Ce roman invite moins à réfléchir qu’à rêver. Car la réflexion bute contre l’insignifiance. Manque de parangon qui régirait la vie commune pour en faire un festin où l’on invite tout le monde. Du bonheur, nulle idée de son existence ; peut-être n’est-il pas encore inventé ? Il s’ensuit une idée vague qui fait détourner les consciences ailleurs. Il domine dans les ambiances de ce roman une anarchie des cœurs qui obnubile les vues. Mais le texte fait mieux : il invite le lecteur et en fait un témoin des vilenies commises par des agents, comme on dit en grammaire.

 

Dans un style fortement visuel, le narrateur fait le procès qu’un romancier peut faire à la société qui l’a vu naître. Il y a de l’acharnement, de toutes parts pour s’acquitter de sa mission. L’auteur sonde l’âme humaine pour nous en révéler les vérités immuables sur le bien et le mal. Personne n’est dupe de l’altération de la vérité. Les destins spoliés, les vies brisées et une lamentable médiocrité qui frappe les esprits. Aucune solution pérenne n’est à l’ordre du jour. Même la lucidité qui découle de la vue fait défaut chez une population (au sens sociologique) agissant comme sous l’effet d’un narcotique.

 

Les personnages butent contre les vitres du réel. Partout l’abus des puissants ou de ceux qui se croient tels. Partout on manque à l’esprit d’éthique et de la responsabilité.
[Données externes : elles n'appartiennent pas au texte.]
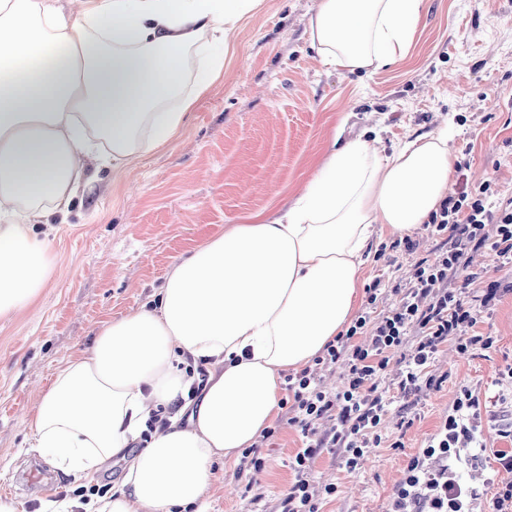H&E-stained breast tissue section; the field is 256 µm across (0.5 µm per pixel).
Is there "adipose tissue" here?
Here are the masks:
<instances>
[{
  "label": "adipose tissue",
  "instance_id": "1",
  "mask_svg": "<svg viewBox=\"0 0 512 512\" xmlns=\"http://www.w3.org/2000/svg\"><path fill=\"white\" fill-rule=\"evenodd\" d=\"M263 0H0V316L38 294L51 265L33 224L65 215L105 138L123 163L167 144L224 73ZM428 0H320L309 40L323 65L376 72L410 53ZM197 53L188 93L185 57ZM458 156L447 129L384 152L357 137L327 149L303 193L210 237L169 270L156 305L105 323L57 370L28 414L30 449L90 479L174 410L90 512H183L273 422L284 374L349 324L364 258L404 237L448 196ZM209 377L188 399L190 363Z\"/></svg>",
  "mask_w": 512,
  "mask_h": 512
}]
</instances>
Le romanesque progresse par évènements; il y a lieu de remarquer l’extrême complexité des personnages à la sensibilité d’écorchés vifs et qui n’ont plus de choix. Ils sont cernés par un je ne sais quoi qui les condamne à une médiocrité viscérale.

 

Le narrateur s’immisce dans les  sentiers intimes pour livrer un témoignage de cette débandade régie par une loi de composition interne unique : celle de l’arrivisme malvoyant. Il s’associe aux destinées pour dresser le constat d’une faillite humaine dont il ne s’étonne plus. Il ne faut pas juger, il faut montrer, disent les théoriciens de l’art romanesque. «Les Hommes de la nuit» ne rapporte pas une connaissance infaillible des hommes. Ce n’est pas dans ses prétentions. Mais une certaine connaissance est toujours possible. Et elle est peut-être la meilleure. Une société vivant son époque livre rarement ses secrets que l’on ne peut juger qu’en fonction des résultats et des trajectoires. Mais le propre de la littérature n’est pas de se pencher sur les délits ni encore sur les crimes. Elle peut cependant sonder les limites des douleurs et en faire une allégorie qui la rend sensible, visuelle et même audible. Avec ce roman, la littérature qui interroge le réel, s’offre par des moyens inédits les possibles d’une transposition artistique des plus brillantes.

 

*Aux éditions Orion. 260 pages. 100 DH. Mai 2023. Disponible en librairies.